JMF: That makes such a huge difference for believers who are serious about their Christian lives, because we don’t experience great highs all the time, and we can go around trying to pretend that we do, to appear righteous and close to God, thinking that that’s what should be happening, so we can put on a façade as though everything is wonderful and everything is great, when everything isn’t and there are tragedies and sorrows and pains. But this deeper level you’re talking about is something that we’re able to see more clearly when we better understand Christ as a real human who has taken a real life up in his ascension to the Father.
GSD: When Paul commands the Philippians in chapter 4 to rejoice, it’s not about a feeling, it’s about an activity. Rejoicing in that sense means saying to myself or saying to others even in the teeth of suffering and even in walking through the valley of the shadow of death saying, “Nevertheless, Jesus reigns.” “Nevertheless, Christ is Lord, nevertheless, he has gone up into heaven and is there in my name and on my behalf.

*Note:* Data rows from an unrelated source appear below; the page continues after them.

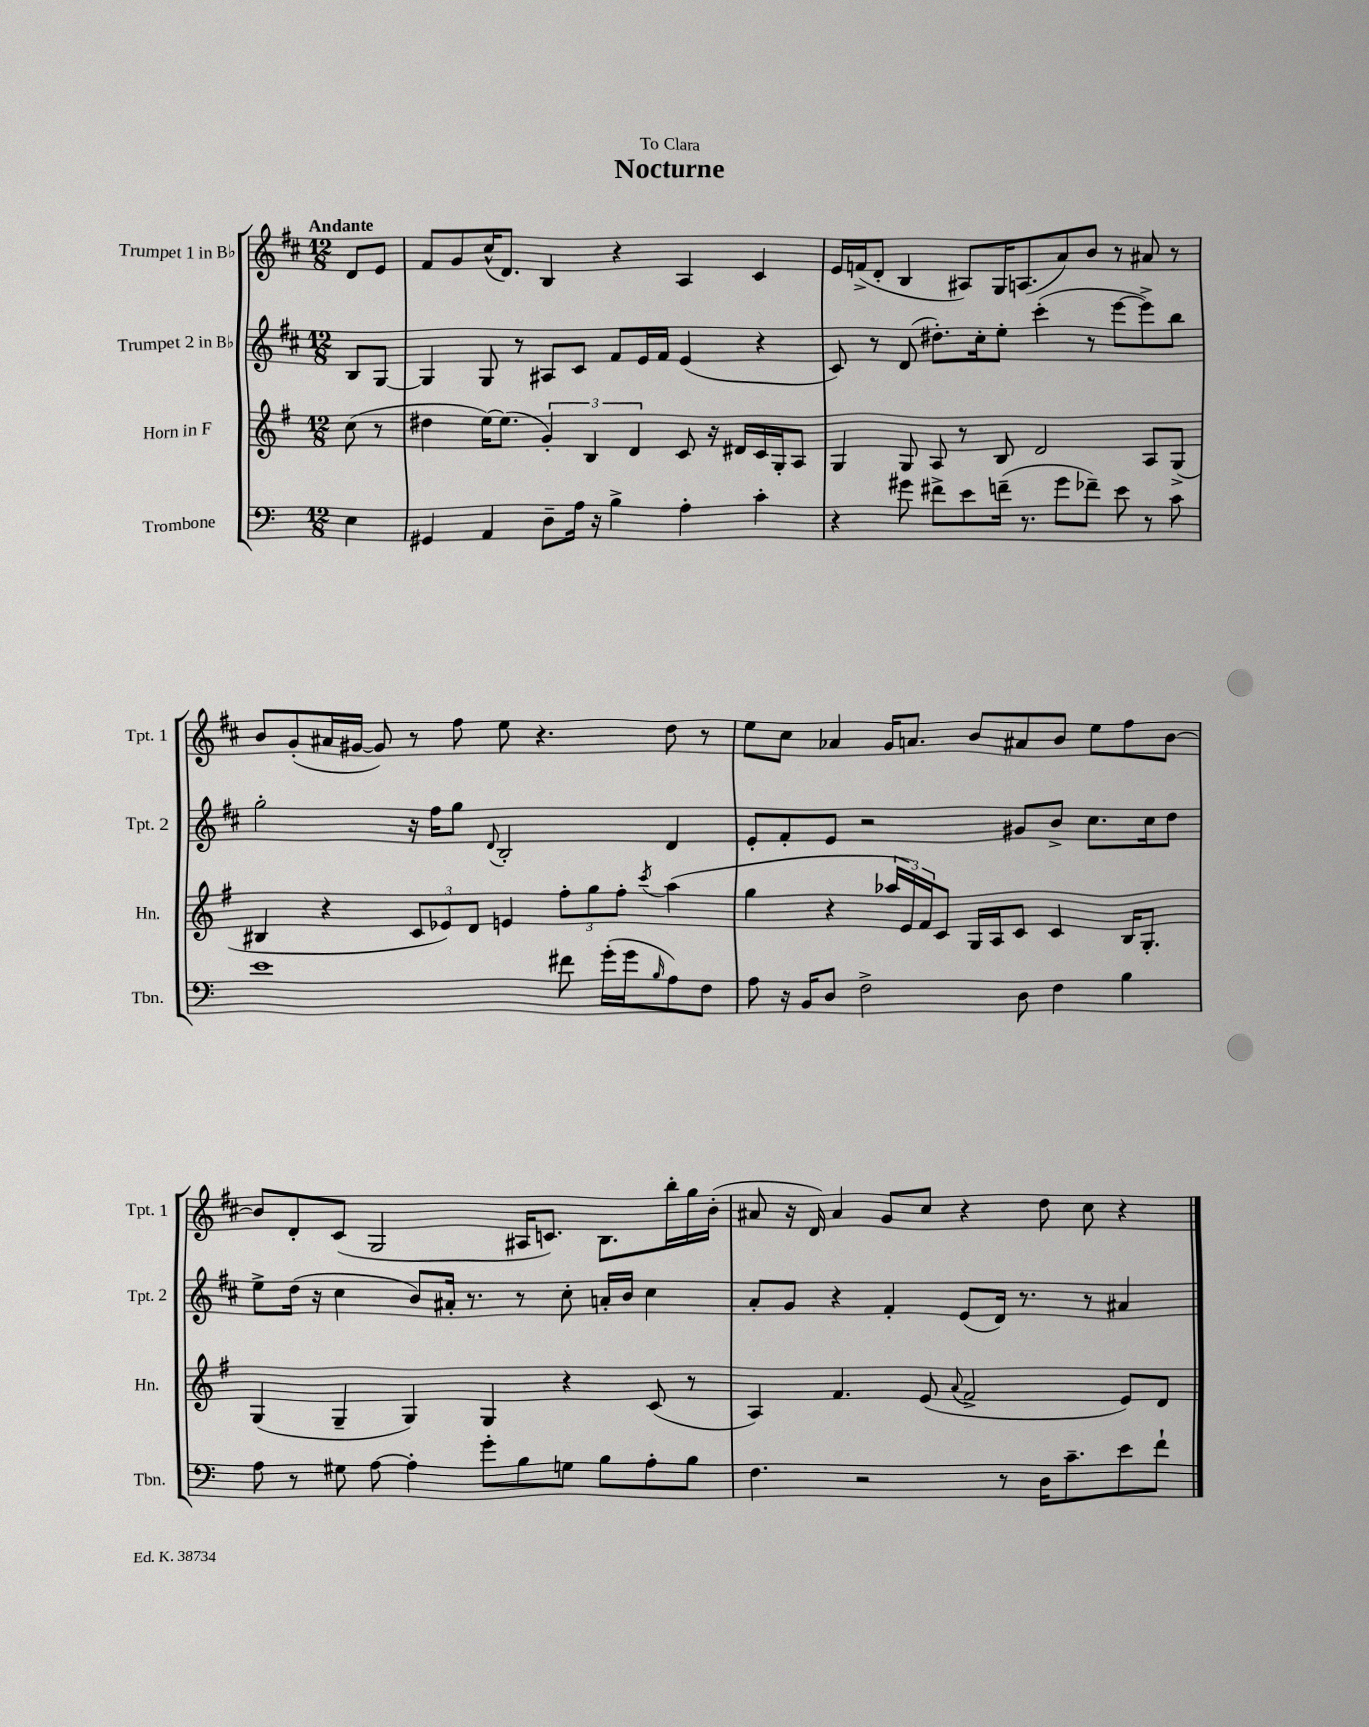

**kern	**kern	**kern	**kern
*staff4	*staff3	*staff2	*staff1
*clefF4	*clefG2	*clefG2	*clefG2
*k[]	*k[f#]	*k[f#c#]	*k[f#c#]
*M12/8	*M12/8	*M12/8	*M12/8
4E\	(8cc\	8B/L	8d/L
.	8r	[8G/J	8e/J
=	=	=	=
4GG#/	4dd#\	4G/]	8f#/L
.	.	.	8g/
4AA/	[16ee\LK)	8G/	(16cc#^^/K
.	(8.ee\]J	.	8.d/J)
.	.	8r	.
8D~\L	6g'/)	8A#/L	4B/
16A\Jk	.	8c#/J	.
.	6B/	.	.
16r	.	.	.
4B^\	.	8f#/L	4r
.	6d/	.	.
.	.	16e/L	.
.	.	16f#/JJ	.
4A'\	8c/	(4e/	4A/
.	16r	.	.
.	16d#/LL	.	.
4c'\	16c/	4r	4c#/
.	16G'/J	.	.
.	8A/J	.	.
=	=	=	=
4r	4G/	8c#/)	16e/LL
.	.	.	(16f^/J
.	.	8r	8d'/J
8g#\	8G/	(8d/	4B/
8f#^\L	8A/	8.dd#'\L)	.
8e\	8r	.	8A#/L)
.	.	16cc#'\k	.
(16f~\Jk	8B/	8ee'\J	16G/K
8.r	.	.	(8.A/
.	2d/	(4ccc#'\	.
8g#\L	.	.	8a/)
8f-~\J)	.	8r	8b/J
8e\	.	[8eee\L	8r
8r	8A/L	8eee^\])	8a#/
8c\	(8G^/J	8bb\J	8r
=	=	=	=
1e	4B#/	2gg'\	8b/L
.	.	.	(8g'/
.	4r	.	16a#/L
.	.	.	[16g#/JJ
.	.	.	8g#/])
.	12c/L	16r	8r
.	.	16ff#\LK	.
.	12e-/)	.	.
.	.	8gg\J	8ff#\
.	12d/J	.	.
.	.	8qqd/	.
.	4e/	2B'/	8ee\
.	.	.	4.r
8f#\	12ff#'\L	.	.
.	12gg\	.	.
(16g'\LL	.	.	.
.	12ff#'\J	.	.
16g\J	.	.	.
16qqB/	8qccc/	.	.
8A\)	(4aa\	4d/	8dd\
8F\J	.	.	8r
=	=	=	=
8A\	4gg\	8e'/L	8ee\L
16r	.	8f#'/	8cc#\J
16BB/LK	.	.	.
8D/J	4r	8e/J	4a-/
2F^\	.	2r	.
.	24aa-/LL	.	16g/LK
.	24e/)	.	.
.	.	.	8.a/J
.	24f#/J	.	.
.	8c/J	.	.
.	16G/LL	.	8b/L
.	16A/J	.	.
8D\	8c/J	8g#/L	8a#/
4F\	4c/	8b^/J	8b/J
.	.	8.cc#\L	8ee\L
4B\	16B/LK	.	8ff#\
.	8.G'/J	16cc#\k	.
.	.	8dd\J	[8b\J
=	=	=	=
8A\	(4G/	8ee^\L	8b/]L
8r	.	(16dd\Jk	8d'/
.	.	16r	.
8G#\	4G~/	4cc#\	(8c#/J
[8A\	.	.	2G/
4A'\]	4G/)	8b/L)	.
.	.	16a#'/Jk	.
.	.	8.r	.
8g'\L	4G/	.	.
8B\	.	8r	16A#/LK
.	.	.	8.c/J)
8G\J	4r	8cc#'\	.
8B\L	.	16a'/LL	8.B\L
.	.	16b/JJ	.
8A'\	(8c/	4cc#\	.
.	.	.	16bb'\L
8B\J	8r	.	16gg\
.	.	.	(16b'\JJ
=	=	=	=
4.F\	4A/)	8a'/L	8a#/
.	.	8g/J	16r
.	.	.	16d/)
.	4.f#/	4r	4a#/
2r	.	.	.
.	.	4f#'/	8g/L
.	(8e/	.	8cc#/J
.	8qqa/	.	.
.	2f#^/	(8e/L	4r
8r	.	16d/Jk)	.
.	.	8.r	.
16D\LK	.	.	8dd\
8.c~\	.	.	.
.	.	8r	8cc#\
8e\	8e/L)	4a#/	4r
8f`\J	8d/J	.	.
==	==	==	==
*-	*-	*-	*-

My sins are forgiven and I cannot be taken away from him, so I rejoice and praise you even in the midst of my tears.”
The phrase that you often hear young people saying today, “whatever,” is their way of detaching from something that they don’t like that happens to them. They say, “It doesn’t matter. Whatever.” John Calvin had a wonderful sermon where his refrain wasn’t “whatever,” but “what of it,” and the fact that while we care about what’s going on in life, there’s something so much truer that we can face circumstances and say, “What of it?”
In this sermon I’m thinking of, which happened to be an ascension sermon, Calvin was saying, “This world is filled with troubles and the devils assault us at every moment, but what of it? Christ Jesus reigns in heaven and sends me his power now. This world is full of temptations and often I am weak, but what of it? Christ is in heaven and he is strong and he is strong on my behalf.” I think when we realize that we can replace the “whatever” or even the crushingness of life with the, “What of it? No matter what is thrown my way, Christ reigns and he holds me, then I know at the deepest levels all is well and all will be well.”
JMF: In the couple of minutes we have left, let’s talk about how that affects mission. Our sense of being able to have joy in the face of whatever we are facing, how does that affect our responsibility in terms of Christian mission?
GSD: In the same way that the ascension gives us the joy when things are going wrong to know that Christ is reigning, the fact that in his ascension Jesus holds onto his humanity indicates his great concern for this world and for his little ones. It’s the ascended Jesus that gives the church her mission. He’s the one who sends us into the world and says, “What you do to the least of these, you have done to me.”
Augustine has a wonderful quote where he says, “Christ is in heaven glorious as God, but here he is needy and is poor. So worship him as God in heaven, but love him by loving his poor.” Isn’t that wonderful? There’s the church’s whole mission. Worship above to Christ who is God, serve Christ in his poor, Christ who is man here below.